Ever get that creepy feeling when you’re in a dark room by yourself, and the hairs on the back of your neck stand up? Or how about that time when you broke up with your sweetheart back in high school and your heart fell to the floor? Or that feeling of elation and lightness while out spending quality time with your friends or loved ones?
In the last article, we discussed how there are three levels of thought in the brain: the reptilian, the mammalian, and the human. But it’s much more than just how thoughts are processed - it’s how our physical reactions happen in the first place. And it’s indelibly tied to our ability to function as part of a society.
You see, signals from your brain are sent to various areas in your body as physical manifestations of your emotional state. Consider this: when you get angry, your face is liable to turn red, and you may even snarl. That’s your mammalian brain signaling to yourself - and to the world - your emotional and mental state. People around you will likely steer clear, calm you down, or even join you, depending on their mental state as well.
Trauma is an extension of that behavior, except on a much grander, more debilitating scale. When an extreme experience happens to you, you automatically bypass the human brain and process everything through your mammalian brain. Your mind and body prepares itself to take actions for self-preservation; fight or flight. In order for you to survive, your mind and body give precedence to your mammalian brain’s ability to act on your behalf, skipping over the human brain.
For instance, if something explodes near you, you’ll likely feel that rush of blood to your brain, and you’ll even flinch. Moments later, you’ll find yourself running away faster than you ever have in your life. Your mind ends up processing the information of what really happened long after the danger has passed.
However, trauma can develop when you’re in that fight or flight mode, but you’re completely unable to do either. Your brain reverts to the reptilian response: absolute preservation.
Evidence suggests that when your trauma is triggered long after the experience, your mind believes it is happening again in the present. You may even hallucinate, which truly brings the event front-and-center in regards to your psyche. Since you’re unable to escape your own flashback, your mind shuts down in self-defense, and the body follows suit right after.
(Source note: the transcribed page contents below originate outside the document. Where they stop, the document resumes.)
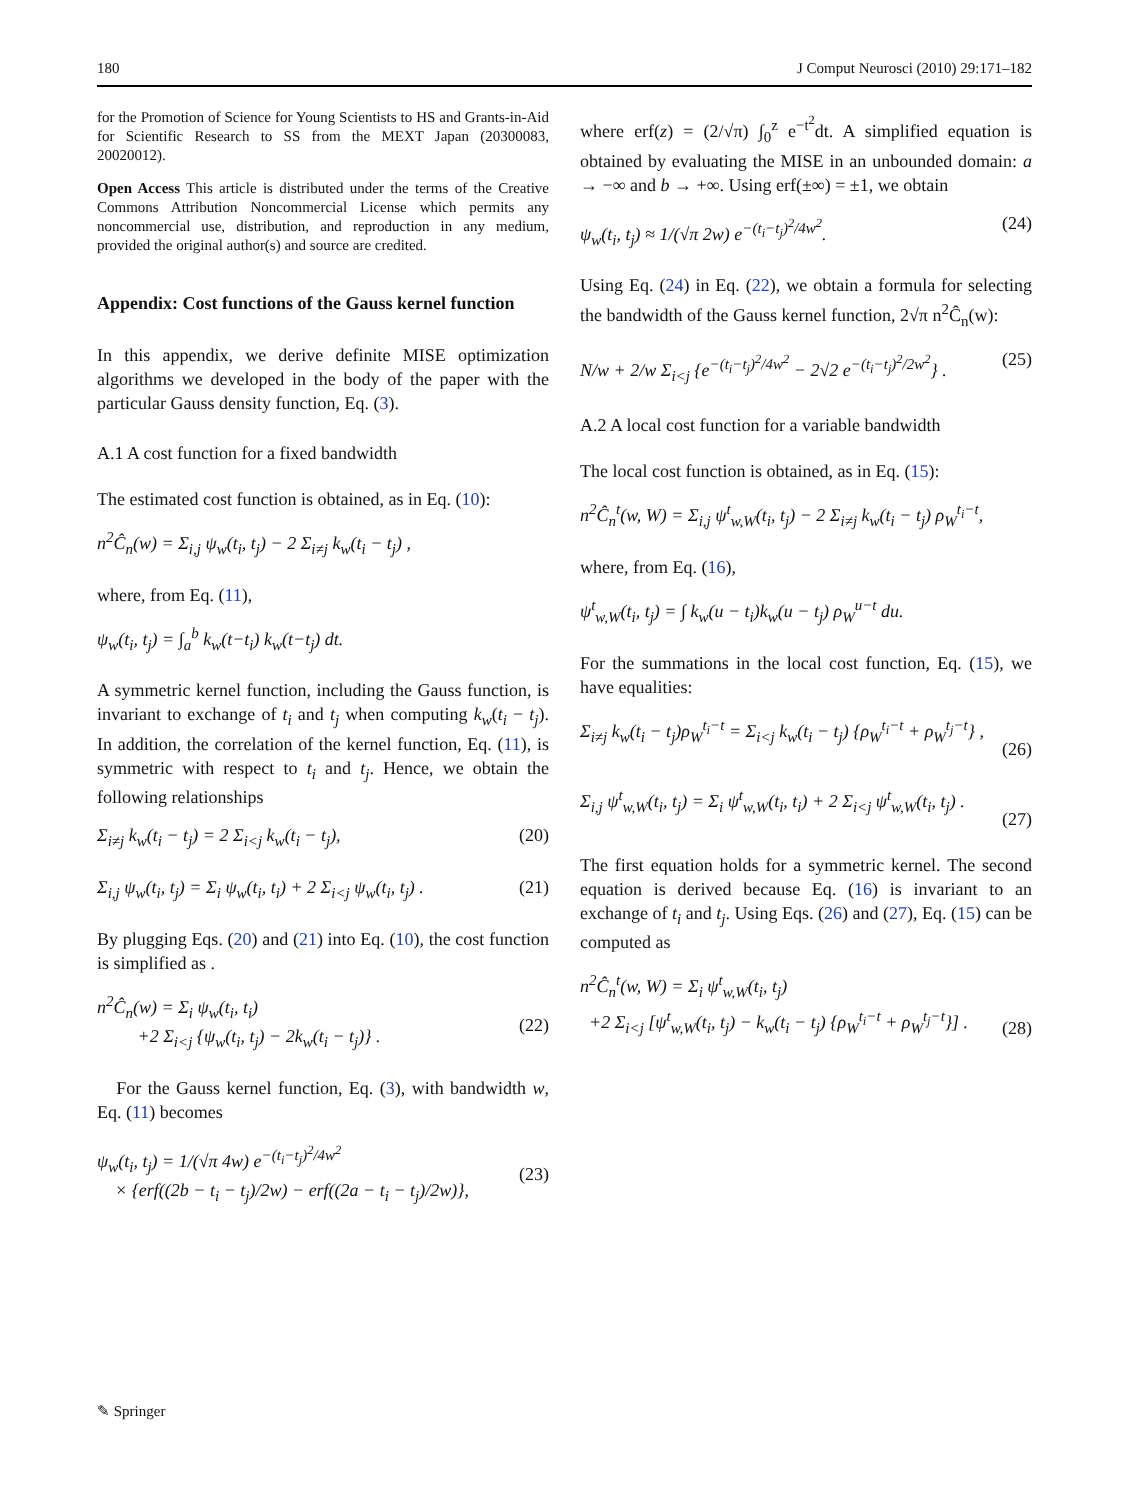180 J Comput Neurosci (2010) 29:171–182
for the Promotion of Science for Young Scientists to HS and Grants-in-Aid for Scientific Research to SS from the MEXT Japan (20300083, 20020012).
Open Access This article is distributed under the terms of the Creative Commons Attribution Noncommercial License which permits any noncommercial use, distribution, and reproduction in any medium, provided the original author(s) and source are credited.
Appendix: Cost functions of the Gauss kernel function
In this appendix, we derive definite MISE optimization algorithms we developed in the body of the paper with the particular Gauss density function, Eq. (3).
A.1 A cost function for a fixed bandwidth
The estimated cost function is obtained, as in Eq. (10):
n<sup>2</sup>Ĉ<sub>n</sub>(w) = Σ<sub>i,j</sub> ψ<sub>w</sub>(t<sub>i</sub>, t<sub>j</sub>) − 2 Σ<sub>i≠j</sub> k<sub>w</sub>(t<sub>i</sub> − t<sub>j</sub>) ,
where, from Eq. (11),
ψ<sub>w</sub>(t<sub>i</sub>, t<sub>j</sub>) = ∫<sub>a</sub><sup>b</sup> k<sub>w</sub>(t−t<sub>i</sub>) k<sub>w</sub>(t−t<sub>j</sub>) dt.
A symmetric kernel function, including the Gauss function, is invariant to exchange of t<sub>i</sub> and t<sub>j</sub> when computing k<sub>w</sub>(t<sub>i</sub> − t<sub>j</sub>). In addition, the correlation of the kernel function, Eq. (11), is symmetric with respect to t<sub>i</sub> and t<sub>j</sub>. Hence, we obtain the following relationships
Σ<sub>i≠j</sub> k<sub>w</sub>(t<sub>i</sub> − t<sub>j</sub>) = 2 Σ<sub>i<j</sub> k<sub>w</sub>(t<sub>i</sub> − t<sub>j</sub>), (20)
Σ<sub>i,j</sub> ψ<sub>w</sub>(t<sub>i</sub>, t<sub>j</sub>) = Σ<sub>i</sub> ψ<sub>w</sub>(t<sub>i</sub>, t<sub>i</sub>) + 2 Σ<sub>i<j</sub> ψ<sub>w</sub>(t<sub>i</sub>, t<sub>j</sub>) . (21)
By plugging Eqs. (20) and (21) into Eq. (10), the cost function is simplified as .
n<sup>2</sup>Ĉ<sub>n</sub>(w) = Σ<sub>i</sub> ψ<sub>w</sub>(t<sub>i</sub>, t<sub>i</sub>)
+2 Σ<sub>i<j</sub> {ψ<sub>w</sub>(t<sub>i</sub>, t<sub>j</sub>) − 2k<sub>w</sub>(t<sub>i</sub> − t<sub>j</sub>)} .
(22)
For the Gauss kernel function, Eq. (3), with bandwidth w, Eq. (11) becomes
ψ<sub>w</sub>(t<sub>i</sub>, t<sub>j</sub>) = 1/(√π 4w) e<sup>−(t<sub>i</sub>−t<sub>j</sub>)<sup>2</sup>/4w<sup>2</sup></sup>
× {erf((2b − t<sub>i</sub> − t<sub>j</sub>)/2w) − erf((2a − t<sub>i</sub> − t<sub>j</sub>)/2w)},
(23)
where erf(z) = (2/√π) ∫<sub>0</sub><sup>z</sup> e<sup>−t<sup>2</sup></sup>dt. A simplified equation is obtained by evaluating the MISE in an unbounded domain: a → −∞ and b → +∞. Using erf(±∞) = ±1, we obtain
ψ<sub>w</sub>(t<sub>i</sub>, t<sub>j</sub>) ≈ 1/(√π 2w) e<sup>−(t<sub>i</sub>−t<sub>j</sub>)<sup>2</sup>/4w<sup>2</sup></sup>. (24)
Using Eq. (24) in Eq. (22), we obtain a formula for selecting the bandwidth of the Gauss kernel function, 2√π n<sup>2</sup>Ĉ<sub>n</sub>(w):
N/w + 2/w Σ<sub>i<j</sub> {e<sup>−(t<sub>i</sub>−t<sub>j</sub>)<sup>2</sup>/4w<sup>2</sup></sup> − 2√2 e<sup>−(t<sub>i</sub>−t<sub>j</sub>)<sup>2</sup>/2w<sup>2</sup></sup>} . (25)
A.2 A local cost function for a variable bandwidth
The local cost function is obtained, as in Eq. (15):
n<sup>2</sup>Ĉ<sub>n</sub><sup>t</sup>(w, W) = Σ<sub>i,j</sub> ψ<sup>t</sup><sub>w,W</sub>(t<sub>i</sub>, t<sub>j</sub>) − 2 Σ<sub>i≠j</sub> k<sub>w</sub>(t<sub>i</sub> − t<sub>j</sub>) ρ<sub>W</sub><sup>t<sub>i</sub>−t</sup>,
where, from Eq. (16),
ψ<sup>t</sup><sub>w,W</sub>(t<sub>i</sub>, t<sub>j</sub>) = ∫ k<sub>w</sub>(u − t<sub>i</sub>)k<sub>w</sub>(u − t<sub>j</sub>) ρ<sub>W</sub><sup>u−t</sup> du.
For the summations in the local cost function, Eq. (15), we have equalities:
Σ<sub>i≠j</sub> k<sub>w</sub>(t<sub>i</sub> − t<sub>j</sub>)ρ<sub>W</sub><sup>t<sub>i</sub>−t</sup> = Σ<sub>i<j</sub> k<sub>w</sub>(t<sub>i</sub> − t<sub>j</sub>) {ρ<sub>W</sub><sup>t<sub>i</sub>−t</sup> + ρ<sub>W</sub><sup>t<sub>j</sub>−t</sup>} ,
(26)
Σ<sub>i,j</sub> ψ<sup>t</sup><sub>w,W</sub>(t<sub>i</sub>, t<sub>j</sub>) = Σ<sub>i</sub> ψ<sup>t</sup><sub>w,W</sub>(t<sub>i</sub>, t<sub>i</sub>) + 2 Σ<sub>i<j</sub> ψ<sup>t</sup><sub>w,W</sub>(t<sub>i</sub>, t<sub>j</sub>) .
(27)
The first equation holds for a symmetric kernel. The second equation is derived because Eq. (16) is invariant to an exchange of t<sub>i</sub> and t<sub>j</sub>. Using Eqs. (26) and (27), Eq. (15) can be computed as
n<sup>2</sup>Ĉ<sub>n</sub><sup>t</sup>(w, W) = Σ<sub>i</sub> ψ<sup>t</sup><sub>w,W</sub>(t<sub>i</sub>, t<sub>j</sub>)
+2 Σ<sub>i<j</sub> [ψ<sup>t</sup><sub>w,W</sub>(t<sub>i</sub>, t<sub>j</sub>) − k<sub>w</sub>(t<sub>i</sub> − t<sub>j</sub>) {ρ<sub>W</sub><sup>t<sub>i</sub>−t</sup> + ρ<sub>W</sub><sup>t<sub>j</sub>−t</sup>}] .
(28)
✎ Springer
So then, what can be done to help fix the trauma that has taken over your life? For that, we need to go back to how those three brains developed in the first place. Our brains evolved to the state its in now as both the cause and the result of our social success. We have gotten as far as we have due to our ability to think and act beyond our instincts. More than that, it allows us to communicate with each other on a level deeper than developed languages. We have the ability to make intuitive sense of what others are emoting around us, from gestures to expressions and beyond. Our empathy often reacts to what others are feeling: if they’re excited, you’re liable to get excited as well. It’s a deeply embedded social trait that enriches our lives for the better.
When trauma takes over your mind and body, that connection gets severed from everyone else. And that connection is the crucial element. Trauma keeps you in a vicious cycle of self-preservation and shutdown, which overrides your ability to communicate with those around you effectively. Unfortunately, that same connection is what’s needed to overcome trauma.
When confronted with extreme situations, we often shift into three specific phases. Let’s assume that you’re caught in an earthquake and are stuck under the rubble of your home. In the first phase, you’ll typically call out for help; a product of your human brain. When no-one comes, you’ll enter the second phase as dictated by your mammalian brain: fight or flight. There, your body goes into physical overdrive, and you’ll likely attempt to dig your own way out, no matter the cost. However, when no-one can help you, and you’re unable to help yourself, your mind and body revert to the reptilian brain and go into the ultimate self-preservation mode: shutdown.
Healing trauma means restoring your faith in yourself and in those around you, ultimately making those connections stronger than they were before.
Medication by itself won’t do it. And in fact, therapy by itself won’t do it either. It takes a concerted effort of medication, professional therapy, and a strong social circle to truly overcome your trauma. It’s why therapy dogs exist - it’s a way for people suffering trauma to heal. Simply having a pet reawakens pathways in your brain to allow for those crucial social connections to emerge.
The medication eases your symptoms, of course, which makes your day to day manageable. And the talk therapy you undergo helps you make sense of it while reactivating that critical communication aspect of your mind. Those combined will get you back on the right track; just keep in mind that healing isn’t instantaneous. It will take years of hard work and tons of love from your friends and family, but it will be worth it.